I'm in a pistachio mood :)
Makes 4 creme brulee, (here : ramekins 10 cm diameter and 2,5 cm depth)
Ingredients :
- 50 cl cream
- 5 egg yolks
- 75 gr sugar
- 85 gr pistachio paste (check out the recipe : click!)
- 4 tbsp brown sugar
In a large bowl, beat the egg yolks with the sugar.
yolks and sugar (clearly: the base of pastry lol) |
Bring the cream to a simmer with the pistachio paste, then pour it over the previous mixture, stir until homogeneous (avoid the bubbles, so do not whip).
the cream with the pistachio paste |
Pass the custard through a sieve.
the pistachio paste has to be very fine so there will be almost any waste |
And pour it in the ramekins almost to the top.
Here in a water bath.

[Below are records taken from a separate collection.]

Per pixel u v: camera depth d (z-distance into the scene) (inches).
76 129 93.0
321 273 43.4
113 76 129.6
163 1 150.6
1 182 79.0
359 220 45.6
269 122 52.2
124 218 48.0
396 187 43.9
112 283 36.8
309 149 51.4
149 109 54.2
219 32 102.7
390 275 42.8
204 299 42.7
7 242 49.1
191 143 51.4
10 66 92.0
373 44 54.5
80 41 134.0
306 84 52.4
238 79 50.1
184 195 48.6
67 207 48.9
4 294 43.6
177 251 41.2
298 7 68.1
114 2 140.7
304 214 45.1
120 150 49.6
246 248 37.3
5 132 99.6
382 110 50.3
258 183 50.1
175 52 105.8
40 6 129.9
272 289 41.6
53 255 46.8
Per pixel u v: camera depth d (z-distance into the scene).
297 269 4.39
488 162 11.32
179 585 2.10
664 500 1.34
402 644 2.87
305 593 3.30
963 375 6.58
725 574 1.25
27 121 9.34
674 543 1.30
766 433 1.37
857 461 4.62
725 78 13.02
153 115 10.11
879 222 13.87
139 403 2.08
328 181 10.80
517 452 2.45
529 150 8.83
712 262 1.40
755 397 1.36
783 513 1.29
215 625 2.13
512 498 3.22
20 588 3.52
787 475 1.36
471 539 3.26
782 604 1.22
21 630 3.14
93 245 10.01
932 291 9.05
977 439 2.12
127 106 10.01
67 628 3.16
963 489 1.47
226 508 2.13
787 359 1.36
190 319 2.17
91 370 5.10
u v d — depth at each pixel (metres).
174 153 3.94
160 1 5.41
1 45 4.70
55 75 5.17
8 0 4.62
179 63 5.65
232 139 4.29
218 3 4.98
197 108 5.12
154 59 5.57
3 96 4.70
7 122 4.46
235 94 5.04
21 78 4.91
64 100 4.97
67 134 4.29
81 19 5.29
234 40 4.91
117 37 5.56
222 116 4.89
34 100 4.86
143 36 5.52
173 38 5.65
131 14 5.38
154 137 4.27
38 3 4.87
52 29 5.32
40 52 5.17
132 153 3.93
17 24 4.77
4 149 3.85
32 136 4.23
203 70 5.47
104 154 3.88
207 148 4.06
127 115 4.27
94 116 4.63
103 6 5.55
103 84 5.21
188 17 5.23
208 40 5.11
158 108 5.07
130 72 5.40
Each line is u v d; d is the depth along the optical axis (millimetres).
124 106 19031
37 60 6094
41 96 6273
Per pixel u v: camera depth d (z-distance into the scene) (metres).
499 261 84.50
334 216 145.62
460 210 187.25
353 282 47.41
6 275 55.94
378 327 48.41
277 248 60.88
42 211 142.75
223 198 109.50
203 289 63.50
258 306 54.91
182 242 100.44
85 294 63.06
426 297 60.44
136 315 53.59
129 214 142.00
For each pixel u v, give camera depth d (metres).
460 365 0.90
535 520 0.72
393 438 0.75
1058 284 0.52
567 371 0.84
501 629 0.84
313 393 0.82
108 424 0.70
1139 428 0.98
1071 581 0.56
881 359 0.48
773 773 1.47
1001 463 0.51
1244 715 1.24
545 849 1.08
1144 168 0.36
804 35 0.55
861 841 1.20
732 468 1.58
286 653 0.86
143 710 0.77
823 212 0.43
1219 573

The ramekins should go to the oven without any bubbles ! |
Bake in preheated oven (low heat, about 125°C/260°F ) in a water bath for about 45 min to 1 hour (the custard must not boil). When done they still should tremble a bit (they'll thicken in the fridge)
Remove from the oven, allow to cool and then refrigerate for at least 2 hours.
50 min later, they still tremble a bit but they actually shouldn't have turned brown... my indomitable oven doesn't love me, you already know that :) |
When ready to serve, spread evenly a thin layer of brown sugar on the top of the creams, then use a blow torch to caramelize (don't burn too much or else it'll get really bitter).
the thing ! |
Enjoy !
And next time I absolutely have to try to make a "crème brulée à la confiture de lait" (milk jam creme brulee). I ate it one time in the restaurant Barrio Latino in Paris and since then I never forgot this taste and texture !!!